Elle mourut pourtant, la bonne hôtesse!... Elle mourut, souriante, le visage extasié de bonheur et d'amour, elle mourut dans un baiser que son cher, son grand ami, comme elle disait, imprima sur sa bouche, à l'instant suprême.

Le chevalier ferma pieusement ces yeux qui tant de fois lui avaient souri. Il pleura pendant des jours et des jours. Un mois après la mort d'Huguette, Pardaillan ouvrit le testament qu'avait laissé la bonne hôtesse.

—Je laisse mes biens, meubles et immeubles, à mon bien cher époux le chevalier de Pardaillan...

C'est par ces mots que commençait le testament. Suivait rémunération desdits biens, meubles et immeubles, dont le total faisait la somme ronde de deux cent vingt mille livres.

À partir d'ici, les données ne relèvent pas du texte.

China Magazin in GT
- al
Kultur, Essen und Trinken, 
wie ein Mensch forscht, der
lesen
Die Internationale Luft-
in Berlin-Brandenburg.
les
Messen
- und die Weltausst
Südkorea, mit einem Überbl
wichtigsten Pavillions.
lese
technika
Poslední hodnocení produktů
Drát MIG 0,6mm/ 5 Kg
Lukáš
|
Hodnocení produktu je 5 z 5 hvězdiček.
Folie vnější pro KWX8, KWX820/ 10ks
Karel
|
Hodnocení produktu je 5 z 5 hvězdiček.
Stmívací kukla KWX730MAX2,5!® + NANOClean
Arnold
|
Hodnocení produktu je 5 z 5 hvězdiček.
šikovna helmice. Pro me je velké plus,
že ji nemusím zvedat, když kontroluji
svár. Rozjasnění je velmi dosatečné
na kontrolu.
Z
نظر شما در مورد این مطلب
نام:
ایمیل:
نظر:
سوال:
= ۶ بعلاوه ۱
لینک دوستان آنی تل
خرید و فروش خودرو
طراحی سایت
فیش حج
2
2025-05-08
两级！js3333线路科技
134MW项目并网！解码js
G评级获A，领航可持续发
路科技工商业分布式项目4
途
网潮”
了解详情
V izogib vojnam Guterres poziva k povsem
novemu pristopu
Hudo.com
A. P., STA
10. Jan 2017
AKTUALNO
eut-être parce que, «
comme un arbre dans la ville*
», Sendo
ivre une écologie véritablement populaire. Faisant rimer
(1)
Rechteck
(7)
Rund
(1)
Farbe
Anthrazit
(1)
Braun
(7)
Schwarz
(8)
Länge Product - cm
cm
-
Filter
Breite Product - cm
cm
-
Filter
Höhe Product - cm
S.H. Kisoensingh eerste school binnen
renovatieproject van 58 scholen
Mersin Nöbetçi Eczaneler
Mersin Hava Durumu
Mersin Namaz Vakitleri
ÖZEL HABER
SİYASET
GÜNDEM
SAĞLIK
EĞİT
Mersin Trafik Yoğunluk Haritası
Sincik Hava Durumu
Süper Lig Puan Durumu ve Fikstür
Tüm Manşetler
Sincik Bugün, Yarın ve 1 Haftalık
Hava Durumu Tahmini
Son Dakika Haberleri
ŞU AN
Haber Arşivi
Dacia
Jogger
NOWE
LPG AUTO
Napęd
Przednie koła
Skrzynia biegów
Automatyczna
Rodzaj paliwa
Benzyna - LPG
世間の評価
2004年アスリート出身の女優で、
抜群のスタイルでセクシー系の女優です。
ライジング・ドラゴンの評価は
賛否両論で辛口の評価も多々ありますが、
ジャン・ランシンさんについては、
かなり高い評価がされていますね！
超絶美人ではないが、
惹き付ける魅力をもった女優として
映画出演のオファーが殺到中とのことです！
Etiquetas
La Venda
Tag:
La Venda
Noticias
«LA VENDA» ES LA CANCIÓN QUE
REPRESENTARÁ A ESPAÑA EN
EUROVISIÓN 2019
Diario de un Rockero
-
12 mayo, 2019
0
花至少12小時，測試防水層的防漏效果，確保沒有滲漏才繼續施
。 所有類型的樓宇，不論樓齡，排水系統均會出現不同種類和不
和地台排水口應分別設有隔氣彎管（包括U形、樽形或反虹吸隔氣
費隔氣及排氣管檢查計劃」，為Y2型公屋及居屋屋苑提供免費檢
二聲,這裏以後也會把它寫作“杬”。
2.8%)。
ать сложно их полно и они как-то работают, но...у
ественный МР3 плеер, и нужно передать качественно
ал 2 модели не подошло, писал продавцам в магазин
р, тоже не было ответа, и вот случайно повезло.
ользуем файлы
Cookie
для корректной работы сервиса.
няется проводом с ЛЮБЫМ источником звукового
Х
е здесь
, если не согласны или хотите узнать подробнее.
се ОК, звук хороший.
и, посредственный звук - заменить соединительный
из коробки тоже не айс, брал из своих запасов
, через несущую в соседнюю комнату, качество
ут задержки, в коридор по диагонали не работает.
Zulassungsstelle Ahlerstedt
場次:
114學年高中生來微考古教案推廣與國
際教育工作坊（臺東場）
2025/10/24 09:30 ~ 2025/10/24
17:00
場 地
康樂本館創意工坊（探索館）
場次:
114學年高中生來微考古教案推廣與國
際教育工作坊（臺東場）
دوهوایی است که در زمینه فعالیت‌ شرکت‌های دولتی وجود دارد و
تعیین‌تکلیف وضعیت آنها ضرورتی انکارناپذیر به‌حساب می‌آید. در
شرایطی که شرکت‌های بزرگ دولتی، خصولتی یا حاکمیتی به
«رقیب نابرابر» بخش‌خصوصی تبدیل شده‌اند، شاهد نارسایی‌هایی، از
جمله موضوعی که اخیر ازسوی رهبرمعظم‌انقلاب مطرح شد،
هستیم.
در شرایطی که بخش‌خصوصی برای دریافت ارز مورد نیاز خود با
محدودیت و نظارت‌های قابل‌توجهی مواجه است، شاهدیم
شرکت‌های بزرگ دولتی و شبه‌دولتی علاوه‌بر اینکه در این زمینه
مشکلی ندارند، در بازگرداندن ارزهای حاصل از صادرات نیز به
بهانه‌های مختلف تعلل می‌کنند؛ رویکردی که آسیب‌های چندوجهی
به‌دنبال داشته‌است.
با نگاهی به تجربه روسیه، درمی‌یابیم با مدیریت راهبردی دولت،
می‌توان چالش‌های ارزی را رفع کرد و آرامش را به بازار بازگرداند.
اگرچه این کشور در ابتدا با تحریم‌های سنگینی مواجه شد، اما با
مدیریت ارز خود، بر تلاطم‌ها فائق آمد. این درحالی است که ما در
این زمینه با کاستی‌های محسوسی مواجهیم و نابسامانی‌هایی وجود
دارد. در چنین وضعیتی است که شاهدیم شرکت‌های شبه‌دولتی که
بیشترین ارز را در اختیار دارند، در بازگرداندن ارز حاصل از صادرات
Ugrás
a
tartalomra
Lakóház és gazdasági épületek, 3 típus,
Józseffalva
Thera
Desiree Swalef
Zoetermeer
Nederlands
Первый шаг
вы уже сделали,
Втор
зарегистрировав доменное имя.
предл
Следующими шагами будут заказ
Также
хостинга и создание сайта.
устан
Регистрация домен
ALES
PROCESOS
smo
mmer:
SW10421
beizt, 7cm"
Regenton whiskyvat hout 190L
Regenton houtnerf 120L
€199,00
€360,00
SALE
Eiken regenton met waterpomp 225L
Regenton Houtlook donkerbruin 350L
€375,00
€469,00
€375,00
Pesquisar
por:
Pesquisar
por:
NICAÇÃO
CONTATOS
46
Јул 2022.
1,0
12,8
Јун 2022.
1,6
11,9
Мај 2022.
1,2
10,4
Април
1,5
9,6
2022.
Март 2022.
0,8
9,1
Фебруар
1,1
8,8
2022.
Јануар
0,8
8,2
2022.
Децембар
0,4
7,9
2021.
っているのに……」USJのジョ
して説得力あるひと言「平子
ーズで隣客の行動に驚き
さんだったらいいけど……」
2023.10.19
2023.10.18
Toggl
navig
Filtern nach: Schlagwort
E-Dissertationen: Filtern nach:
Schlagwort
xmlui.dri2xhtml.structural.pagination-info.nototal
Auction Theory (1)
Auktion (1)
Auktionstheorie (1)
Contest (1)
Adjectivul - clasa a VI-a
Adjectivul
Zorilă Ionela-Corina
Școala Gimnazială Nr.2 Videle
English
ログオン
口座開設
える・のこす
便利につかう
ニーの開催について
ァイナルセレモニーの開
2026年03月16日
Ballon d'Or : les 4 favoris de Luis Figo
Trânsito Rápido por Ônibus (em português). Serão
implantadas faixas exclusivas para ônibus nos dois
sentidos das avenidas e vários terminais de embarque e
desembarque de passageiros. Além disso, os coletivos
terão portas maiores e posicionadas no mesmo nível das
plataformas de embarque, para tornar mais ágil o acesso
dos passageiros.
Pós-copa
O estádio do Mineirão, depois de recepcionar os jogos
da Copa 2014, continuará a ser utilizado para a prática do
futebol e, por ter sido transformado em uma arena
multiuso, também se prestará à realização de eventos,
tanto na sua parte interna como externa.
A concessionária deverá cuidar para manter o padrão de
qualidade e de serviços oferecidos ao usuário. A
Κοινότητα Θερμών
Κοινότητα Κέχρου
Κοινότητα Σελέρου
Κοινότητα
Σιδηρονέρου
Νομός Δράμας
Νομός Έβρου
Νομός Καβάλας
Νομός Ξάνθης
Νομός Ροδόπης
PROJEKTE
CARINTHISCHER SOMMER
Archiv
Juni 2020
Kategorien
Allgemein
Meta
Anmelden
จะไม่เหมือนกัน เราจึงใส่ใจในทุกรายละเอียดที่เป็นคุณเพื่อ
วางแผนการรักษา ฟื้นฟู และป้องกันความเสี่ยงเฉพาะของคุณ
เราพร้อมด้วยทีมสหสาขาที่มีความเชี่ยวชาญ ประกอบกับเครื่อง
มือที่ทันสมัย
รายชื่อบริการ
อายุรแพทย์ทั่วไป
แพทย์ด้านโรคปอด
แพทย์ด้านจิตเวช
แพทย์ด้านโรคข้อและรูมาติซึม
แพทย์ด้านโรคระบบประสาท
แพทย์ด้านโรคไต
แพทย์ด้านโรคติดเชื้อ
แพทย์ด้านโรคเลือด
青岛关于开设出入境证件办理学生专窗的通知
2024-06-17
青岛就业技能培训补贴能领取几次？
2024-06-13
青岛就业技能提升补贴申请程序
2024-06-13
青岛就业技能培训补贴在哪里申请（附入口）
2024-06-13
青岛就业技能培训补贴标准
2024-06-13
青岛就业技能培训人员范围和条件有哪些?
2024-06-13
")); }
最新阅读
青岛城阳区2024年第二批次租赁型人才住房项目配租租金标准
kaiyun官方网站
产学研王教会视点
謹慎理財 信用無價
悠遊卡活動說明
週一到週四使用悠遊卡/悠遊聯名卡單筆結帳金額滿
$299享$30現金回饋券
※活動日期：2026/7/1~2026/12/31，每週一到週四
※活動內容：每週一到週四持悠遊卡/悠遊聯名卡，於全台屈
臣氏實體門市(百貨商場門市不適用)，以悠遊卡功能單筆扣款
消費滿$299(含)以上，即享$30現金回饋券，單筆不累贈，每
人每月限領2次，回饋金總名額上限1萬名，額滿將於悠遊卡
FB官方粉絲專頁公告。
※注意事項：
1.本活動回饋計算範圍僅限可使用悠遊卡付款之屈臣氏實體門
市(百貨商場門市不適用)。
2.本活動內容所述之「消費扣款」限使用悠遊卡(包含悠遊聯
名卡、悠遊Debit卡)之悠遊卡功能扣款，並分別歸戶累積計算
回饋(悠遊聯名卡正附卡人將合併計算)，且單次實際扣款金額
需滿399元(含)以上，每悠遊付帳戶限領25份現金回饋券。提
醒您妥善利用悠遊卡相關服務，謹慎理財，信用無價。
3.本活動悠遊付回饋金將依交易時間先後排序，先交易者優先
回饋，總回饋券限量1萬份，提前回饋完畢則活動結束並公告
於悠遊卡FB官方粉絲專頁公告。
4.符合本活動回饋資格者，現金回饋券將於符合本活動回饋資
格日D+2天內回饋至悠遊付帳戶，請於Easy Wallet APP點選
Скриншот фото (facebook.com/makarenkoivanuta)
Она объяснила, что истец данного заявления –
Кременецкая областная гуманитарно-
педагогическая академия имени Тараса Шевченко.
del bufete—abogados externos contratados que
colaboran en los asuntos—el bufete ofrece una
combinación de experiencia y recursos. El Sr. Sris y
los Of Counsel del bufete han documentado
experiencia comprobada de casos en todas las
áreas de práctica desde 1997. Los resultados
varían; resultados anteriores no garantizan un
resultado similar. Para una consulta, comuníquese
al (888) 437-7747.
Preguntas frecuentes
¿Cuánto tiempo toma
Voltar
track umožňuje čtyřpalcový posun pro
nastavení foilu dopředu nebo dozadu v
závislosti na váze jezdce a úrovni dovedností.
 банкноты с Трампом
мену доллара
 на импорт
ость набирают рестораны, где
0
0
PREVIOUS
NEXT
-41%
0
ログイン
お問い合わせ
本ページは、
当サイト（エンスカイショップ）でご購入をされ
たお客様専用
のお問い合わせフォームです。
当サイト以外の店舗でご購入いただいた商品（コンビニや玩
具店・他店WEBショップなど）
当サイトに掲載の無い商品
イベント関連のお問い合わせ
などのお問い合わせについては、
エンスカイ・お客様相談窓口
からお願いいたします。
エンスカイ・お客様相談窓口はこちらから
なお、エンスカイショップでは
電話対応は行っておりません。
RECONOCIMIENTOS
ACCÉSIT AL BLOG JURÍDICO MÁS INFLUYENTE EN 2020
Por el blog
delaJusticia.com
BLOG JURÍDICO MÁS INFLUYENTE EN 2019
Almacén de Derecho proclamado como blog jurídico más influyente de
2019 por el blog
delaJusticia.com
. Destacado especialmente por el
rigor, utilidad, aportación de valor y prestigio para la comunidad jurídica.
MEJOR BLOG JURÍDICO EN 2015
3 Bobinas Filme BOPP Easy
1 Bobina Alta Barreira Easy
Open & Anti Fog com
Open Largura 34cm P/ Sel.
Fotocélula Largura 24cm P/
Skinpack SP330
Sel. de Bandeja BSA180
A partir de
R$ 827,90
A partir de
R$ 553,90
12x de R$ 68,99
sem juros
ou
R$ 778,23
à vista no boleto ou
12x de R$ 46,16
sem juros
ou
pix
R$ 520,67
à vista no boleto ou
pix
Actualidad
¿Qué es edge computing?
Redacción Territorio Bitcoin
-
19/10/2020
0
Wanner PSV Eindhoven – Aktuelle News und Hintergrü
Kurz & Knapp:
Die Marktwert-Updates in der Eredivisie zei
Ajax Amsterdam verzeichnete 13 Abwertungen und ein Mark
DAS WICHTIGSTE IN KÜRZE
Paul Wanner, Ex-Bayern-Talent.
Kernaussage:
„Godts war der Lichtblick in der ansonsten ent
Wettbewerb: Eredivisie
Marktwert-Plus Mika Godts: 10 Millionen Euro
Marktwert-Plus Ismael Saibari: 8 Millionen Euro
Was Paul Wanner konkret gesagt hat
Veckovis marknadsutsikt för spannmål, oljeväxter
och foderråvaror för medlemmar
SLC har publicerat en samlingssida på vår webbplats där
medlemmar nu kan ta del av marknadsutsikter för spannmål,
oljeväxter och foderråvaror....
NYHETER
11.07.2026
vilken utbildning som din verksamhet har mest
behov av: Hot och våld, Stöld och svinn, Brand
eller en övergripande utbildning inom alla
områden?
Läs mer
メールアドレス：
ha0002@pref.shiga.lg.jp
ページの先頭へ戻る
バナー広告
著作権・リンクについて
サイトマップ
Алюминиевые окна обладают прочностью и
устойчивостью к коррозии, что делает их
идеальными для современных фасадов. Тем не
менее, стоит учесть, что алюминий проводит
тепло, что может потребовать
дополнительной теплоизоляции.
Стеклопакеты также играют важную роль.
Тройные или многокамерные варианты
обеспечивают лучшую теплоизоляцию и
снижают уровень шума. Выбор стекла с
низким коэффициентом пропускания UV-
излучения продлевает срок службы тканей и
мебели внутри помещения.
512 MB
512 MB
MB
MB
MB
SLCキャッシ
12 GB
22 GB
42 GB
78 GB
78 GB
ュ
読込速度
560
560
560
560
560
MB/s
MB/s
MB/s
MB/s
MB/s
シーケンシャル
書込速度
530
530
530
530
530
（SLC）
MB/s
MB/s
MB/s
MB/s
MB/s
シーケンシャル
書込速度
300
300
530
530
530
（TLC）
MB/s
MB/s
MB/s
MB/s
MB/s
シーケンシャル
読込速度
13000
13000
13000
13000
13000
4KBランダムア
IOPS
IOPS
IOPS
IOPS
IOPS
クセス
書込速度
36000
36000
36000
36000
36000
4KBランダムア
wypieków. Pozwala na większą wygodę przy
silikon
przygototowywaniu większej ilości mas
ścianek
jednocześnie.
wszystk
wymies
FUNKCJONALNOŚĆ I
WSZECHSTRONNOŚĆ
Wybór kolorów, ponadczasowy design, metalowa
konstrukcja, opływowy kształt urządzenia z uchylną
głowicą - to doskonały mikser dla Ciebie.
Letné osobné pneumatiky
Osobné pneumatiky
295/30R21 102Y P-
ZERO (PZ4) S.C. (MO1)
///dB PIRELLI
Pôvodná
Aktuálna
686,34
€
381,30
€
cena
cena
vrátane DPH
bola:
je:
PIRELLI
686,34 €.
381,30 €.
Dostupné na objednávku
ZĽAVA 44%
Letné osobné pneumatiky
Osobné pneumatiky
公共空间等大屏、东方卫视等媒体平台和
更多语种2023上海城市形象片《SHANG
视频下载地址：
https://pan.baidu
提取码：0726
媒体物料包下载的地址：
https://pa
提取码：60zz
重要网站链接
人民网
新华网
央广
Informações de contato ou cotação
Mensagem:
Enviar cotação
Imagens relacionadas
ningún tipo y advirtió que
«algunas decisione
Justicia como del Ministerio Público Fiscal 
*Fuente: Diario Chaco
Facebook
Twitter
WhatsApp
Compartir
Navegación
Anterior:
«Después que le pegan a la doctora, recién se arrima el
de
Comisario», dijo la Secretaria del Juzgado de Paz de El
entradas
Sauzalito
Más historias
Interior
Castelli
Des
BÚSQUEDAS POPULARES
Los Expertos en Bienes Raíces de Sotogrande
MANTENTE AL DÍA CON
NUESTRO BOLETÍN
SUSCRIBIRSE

Pardaillan parcourut alors ce qui avait été l'auberge de la Devinière et assembla quelques menus souvenirs, notamment un petit portrait d'Huguette, qu'il fit enfermer dans un médaillon d'or. Puis, il se rendit chez le premier tabellion, lui montra le testament et lui déclara qu'à son tour il faisait don desdits biens, meubles et immeubles, aux pauvres du quartier Saint-Denis.

L'auberge de la Devinière fut donc transformée en un hospice pour vieillards et indigents. Pardaillan avait stipulé que la grande salle et la cuisine demeureraient intactes et qu'une partie des rentes serait affectée à la confection quotidienne d'une bonne soupe qui serait distribuée gratuitement aux misérables sans feu ni lieu.

Ayant ainsi arrangé son affaire, Pardaillan monta à cheval et sortit de Paris.

C'était par une soirée de février; un petit vent piquant lui égratignait le visage; il trottait sur la route, et les sabots de son cheval résonnaient sur la terre durcie par la gelée.